_Material provided_
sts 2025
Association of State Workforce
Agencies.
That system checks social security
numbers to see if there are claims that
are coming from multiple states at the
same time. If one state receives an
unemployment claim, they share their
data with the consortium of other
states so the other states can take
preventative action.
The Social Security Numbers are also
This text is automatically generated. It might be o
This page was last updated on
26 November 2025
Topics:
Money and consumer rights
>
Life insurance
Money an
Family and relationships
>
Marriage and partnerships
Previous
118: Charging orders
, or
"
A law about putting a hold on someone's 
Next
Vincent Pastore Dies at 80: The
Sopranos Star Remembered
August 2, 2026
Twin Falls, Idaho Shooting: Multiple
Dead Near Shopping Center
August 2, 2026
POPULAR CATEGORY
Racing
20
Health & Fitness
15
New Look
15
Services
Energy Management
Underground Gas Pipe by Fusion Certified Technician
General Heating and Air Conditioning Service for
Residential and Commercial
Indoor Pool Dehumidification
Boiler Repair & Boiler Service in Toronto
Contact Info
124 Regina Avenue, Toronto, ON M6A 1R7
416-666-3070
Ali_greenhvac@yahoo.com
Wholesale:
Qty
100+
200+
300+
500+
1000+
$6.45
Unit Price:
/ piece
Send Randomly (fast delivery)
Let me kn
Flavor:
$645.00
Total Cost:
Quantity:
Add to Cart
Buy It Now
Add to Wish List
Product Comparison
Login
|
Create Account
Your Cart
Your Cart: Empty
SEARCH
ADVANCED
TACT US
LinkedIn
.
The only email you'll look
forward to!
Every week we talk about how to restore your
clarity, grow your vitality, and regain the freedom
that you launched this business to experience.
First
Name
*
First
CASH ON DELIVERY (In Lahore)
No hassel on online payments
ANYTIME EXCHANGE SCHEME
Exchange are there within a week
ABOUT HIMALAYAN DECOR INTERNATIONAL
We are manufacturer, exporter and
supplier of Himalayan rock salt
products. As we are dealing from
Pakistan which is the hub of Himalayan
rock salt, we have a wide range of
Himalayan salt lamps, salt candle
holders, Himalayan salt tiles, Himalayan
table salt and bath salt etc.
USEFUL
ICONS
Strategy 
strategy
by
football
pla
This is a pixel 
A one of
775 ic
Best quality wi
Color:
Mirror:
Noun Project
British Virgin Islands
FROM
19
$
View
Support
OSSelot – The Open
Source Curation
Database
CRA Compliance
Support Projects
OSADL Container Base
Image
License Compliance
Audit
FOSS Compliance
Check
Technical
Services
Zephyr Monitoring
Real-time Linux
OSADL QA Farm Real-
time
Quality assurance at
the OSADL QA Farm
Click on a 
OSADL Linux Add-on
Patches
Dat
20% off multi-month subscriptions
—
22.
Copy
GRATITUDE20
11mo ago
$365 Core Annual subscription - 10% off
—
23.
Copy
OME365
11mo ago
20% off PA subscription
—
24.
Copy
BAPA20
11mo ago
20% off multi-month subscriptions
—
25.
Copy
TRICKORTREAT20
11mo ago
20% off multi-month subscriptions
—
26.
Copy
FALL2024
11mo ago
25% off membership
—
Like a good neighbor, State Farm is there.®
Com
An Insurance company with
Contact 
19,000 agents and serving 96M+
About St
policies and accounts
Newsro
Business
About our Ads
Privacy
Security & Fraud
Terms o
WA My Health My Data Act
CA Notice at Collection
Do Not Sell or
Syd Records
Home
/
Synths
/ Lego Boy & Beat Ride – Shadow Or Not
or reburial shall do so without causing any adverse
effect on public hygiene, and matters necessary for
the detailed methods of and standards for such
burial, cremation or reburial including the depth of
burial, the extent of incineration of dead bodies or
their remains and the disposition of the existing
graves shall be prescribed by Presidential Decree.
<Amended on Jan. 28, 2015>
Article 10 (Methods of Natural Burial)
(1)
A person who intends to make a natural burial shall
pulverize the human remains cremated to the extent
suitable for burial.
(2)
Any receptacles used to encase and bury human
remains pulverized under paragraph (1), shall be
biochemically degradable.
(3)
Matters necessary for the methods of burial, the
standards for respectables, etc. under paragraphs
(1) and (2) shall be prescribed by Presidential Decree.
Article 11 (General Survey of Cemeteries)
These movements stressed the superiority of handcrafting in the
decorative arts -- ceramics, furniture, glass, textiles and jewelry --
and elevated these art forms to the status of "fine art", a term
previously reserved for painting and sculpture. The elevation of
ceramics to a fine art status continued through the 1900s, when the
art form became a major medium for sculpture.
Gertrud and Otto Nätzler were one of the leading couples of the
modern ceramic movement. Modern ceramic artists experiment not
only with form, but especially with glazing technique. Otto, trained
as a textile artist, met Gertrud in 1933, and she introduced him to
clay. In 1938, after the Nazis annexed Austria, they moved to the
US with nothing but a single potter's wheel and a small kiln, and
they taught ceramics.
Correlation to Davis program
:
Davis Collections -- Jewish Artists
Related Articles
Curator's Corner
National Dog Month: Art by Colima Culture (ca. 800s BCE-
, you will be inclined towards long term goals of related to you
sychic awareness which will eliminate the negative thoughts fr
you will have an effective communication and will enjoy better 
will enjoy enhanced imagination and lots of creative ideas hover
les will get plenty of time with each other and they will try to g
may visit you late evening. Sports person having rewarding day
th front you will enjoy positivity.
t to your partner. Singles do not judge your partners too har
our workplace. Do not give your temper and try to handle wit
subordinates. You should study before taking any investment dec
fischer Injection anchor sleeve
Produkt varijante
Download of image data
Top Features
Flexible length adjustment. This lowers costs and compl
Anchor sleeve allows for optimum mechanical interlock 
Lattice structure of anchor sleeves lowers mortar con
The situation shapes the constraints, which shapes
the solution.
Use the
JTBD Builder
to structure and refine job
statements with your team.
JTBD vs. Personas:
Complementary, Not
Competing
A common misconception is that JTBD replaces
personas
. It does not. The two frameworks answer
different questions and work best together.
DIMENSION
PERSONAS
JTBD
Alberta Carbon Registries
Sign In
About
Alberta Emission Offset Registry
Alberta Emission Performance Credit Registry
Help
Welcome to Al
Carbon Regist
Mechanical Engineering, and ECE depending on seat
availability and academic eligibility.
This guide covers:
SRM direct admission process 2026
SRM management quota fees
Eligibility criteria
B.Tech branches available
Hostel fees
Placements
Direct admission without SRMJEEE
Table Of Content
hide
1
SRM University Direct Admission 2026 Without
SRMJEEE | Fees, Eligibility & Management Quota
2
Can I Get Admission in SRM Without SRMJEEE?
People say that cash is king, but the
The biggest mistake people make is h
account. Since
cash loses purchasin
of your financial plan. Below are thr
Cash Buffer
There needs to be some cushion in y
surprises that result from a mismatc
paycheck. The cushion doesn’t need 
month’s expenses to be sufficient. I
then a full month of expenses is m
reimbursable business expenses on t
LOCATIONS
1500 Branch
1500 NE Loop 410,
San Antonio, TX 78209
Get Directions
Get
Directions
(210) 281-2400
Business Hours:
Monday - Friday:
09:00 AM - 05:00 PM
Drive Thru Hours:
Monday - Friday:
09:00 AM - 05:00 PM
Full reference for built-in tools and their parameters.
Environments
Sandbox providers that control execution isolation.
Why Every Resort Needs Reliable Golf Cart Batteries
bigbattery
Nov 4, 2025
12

_Task to carry out_
From the entries above, give again exactly the lines running from the line with "Every week we talk about how to restore your" to the line with "OSADL Linux Add-on"; include both of those lines.

_Output_
Every week we talk about how to restore your
clarity, grow your vitality, and regain the freedom
that you launched this business to experience.
First
Name
*
First
CASH ON DELIVERY (In Lahore)
No hassel on online payments
ANYTIME EXCHANGE SCHEME
Exchange are there within a week
ABOUT HIMALAYAN DECOR INTERNATIONAL
We are manufacturer, exporter and
supplier of Himalayan rock salt
products. As we are dealing from
Pakistan which is the hub of Himalayan
rock salt, we have a wide range of
Himalayan salt lamps, salt candle
holders, Himalayan salt tiles, Himalayan
table salt and bath salt etc.
USEFUL
ICONS
Strategy 
strategy
by
football
pla
This is a pixel 
A one of
775 ic
Best quality wi
Color:
Mirror:
Noun Project
British Virgin Islands
FROM
19
$
View
Support
OSSelot – The Open
Source Curation
Database
CRA Compliance
Support Projects
OSADL Container Base
Image
License Compliance
Audit
FOSS Compliance
Check
Technical
Services
Zephyr Monitoring
Real-time Linux
OSADL QA Farm Real-
time
Quality assurance at
the OSADL QA Farm
Click on a 
OSADL Linux Add-on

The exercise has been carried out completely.